Trump afirmou que as negociações estão a decorrer de forma positiva, contrariando interpretações negativas da comunicação social. O executivo já tinha dado ao Irão um prazo de 48 horas para reabrir a via marítima principal, sob ameaça de destruição de infraestruturas energéticas.
O enviado de Washington, Steve Witkoff, disse que existem sinais de abertura por parte do Irão para negociações que encerrem os combates, confirmando a partilha de uma lista de 15 pontos com Teerão via interlocutores paquistaneses.
Witkoff indicou que o objetivo é convencer o Irão de que este é o ponto de inflexão para evitar mais mortes e destruição. Trump, por seu lado, negou estar desesperado por acordo, afirmando que o Irão procura negociar.
Durante uma intervenção televisiva na Casa Branca, Trump alternou entre ameaças de ação militar contra o Irão e afirmações de que Teerão pode capitular, sugerindo que os EUA podem avançar com novas opções.

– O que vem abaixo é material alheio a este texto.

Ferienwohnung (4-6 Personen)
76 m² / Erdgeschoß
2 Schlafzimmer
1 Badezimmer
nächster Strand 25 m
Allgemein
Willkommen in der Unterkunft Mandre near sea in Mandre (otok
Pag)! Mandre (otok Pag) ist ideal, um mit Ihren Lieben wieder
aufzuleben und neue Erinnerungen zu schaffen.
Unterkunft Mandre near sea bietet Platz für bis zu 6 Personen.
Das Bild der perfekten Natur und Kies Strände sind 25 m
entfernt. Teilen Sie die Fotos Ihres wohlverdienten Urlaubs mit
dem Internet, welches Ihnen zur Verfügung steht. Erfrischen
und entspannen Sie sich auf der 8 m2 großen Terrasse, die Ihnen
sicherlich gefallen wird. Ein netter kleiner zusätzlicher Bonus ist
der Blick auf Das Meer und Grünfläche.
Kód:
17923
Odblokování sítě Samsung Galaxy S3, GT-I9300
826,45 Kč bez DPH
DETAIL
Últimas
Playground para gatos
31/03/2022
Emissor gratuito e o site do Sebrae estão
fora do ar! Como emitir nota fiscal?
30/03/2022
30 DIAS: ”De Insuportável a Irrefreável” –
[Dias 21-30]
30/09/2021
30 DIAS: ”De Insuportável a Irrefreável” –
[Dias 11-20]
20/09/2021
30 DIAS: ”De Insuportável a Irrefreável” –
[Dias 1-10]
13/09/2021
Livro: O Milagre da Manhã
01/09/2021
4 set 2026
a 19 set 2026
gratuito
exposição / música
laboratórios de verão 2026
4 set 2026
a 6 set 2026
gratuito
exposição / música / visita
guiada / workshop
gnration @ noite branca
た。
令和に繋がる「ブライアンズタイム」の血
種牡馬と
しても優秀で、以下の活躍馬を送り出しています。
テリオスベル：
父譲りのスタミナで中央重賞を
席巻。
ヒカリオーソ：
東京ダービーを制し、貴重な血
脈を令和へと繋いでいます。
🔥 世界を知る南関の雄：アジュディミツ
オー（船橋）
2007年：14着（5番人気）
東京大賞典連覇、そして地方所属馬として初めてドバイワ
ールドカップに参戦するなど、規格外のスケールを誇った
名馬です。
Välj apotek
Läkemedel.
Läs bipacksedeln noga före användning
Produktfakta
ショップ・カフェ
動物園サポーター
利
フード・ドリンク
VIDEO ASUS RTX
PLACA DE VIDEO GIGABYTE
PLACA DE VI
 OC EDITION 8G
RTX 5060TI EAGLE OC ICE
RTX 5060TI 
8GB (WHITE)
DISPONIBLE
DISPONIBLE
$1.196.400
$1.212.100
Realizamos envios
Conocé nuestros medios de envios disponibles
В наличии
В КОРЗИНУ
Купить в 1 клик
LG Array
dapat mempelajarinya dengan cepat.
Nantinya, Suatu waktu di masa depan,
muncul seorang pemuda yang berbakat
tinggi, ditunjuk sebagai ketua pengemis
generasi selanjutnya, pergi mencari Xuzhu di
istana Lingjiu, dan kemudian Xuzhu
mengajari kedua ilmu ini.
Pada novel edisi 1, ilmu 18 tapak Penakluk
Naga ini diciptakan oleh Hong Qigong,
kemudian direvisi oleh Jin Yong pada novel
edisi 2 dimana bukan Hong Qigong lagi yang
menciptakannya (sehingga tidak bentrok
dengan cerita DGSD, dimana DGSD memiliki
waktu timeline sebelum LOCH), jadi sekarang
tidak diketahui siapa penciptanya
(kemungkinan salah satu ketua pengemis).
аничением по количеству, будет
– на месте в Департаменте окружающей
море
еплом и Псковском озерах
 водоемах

Trump indicou aos jornalistas que o Irão pode preferir chegar a um acordo porque tem vindo a sofrer derrotas. Em paralelo, o Presidente insinuou a possibilidade de controlarem o petróleo iraniano, comparando com ações na Venezuela.
Repercussões regionais
Yair Lapid, líder da oposição em Israel, avisou que o conflito está a custar caro às Forças de Defesa. O chefe de Estado-Maior também alertou para a necessidade de uma estratégia clara e de meios adicionais.
A Reuters destacou que entrevistas de alto nível nos EUA indicam uma posição firme do governo sobre o Irão. O Irão, segundo a agência Tasnim, terá respondido aos 15 pontos com uma nota enviada por intermediários, pedindo o fim dos ataques contra o Irão e aliados regionais.
A Tasnim também mencionou que Teerão afirma que a soberania sobre o Estreito de Ormuz deve ser respeitada e que as reparações de guerra serão discutidas, apresentando condições que excedem as propostas norte-americanas.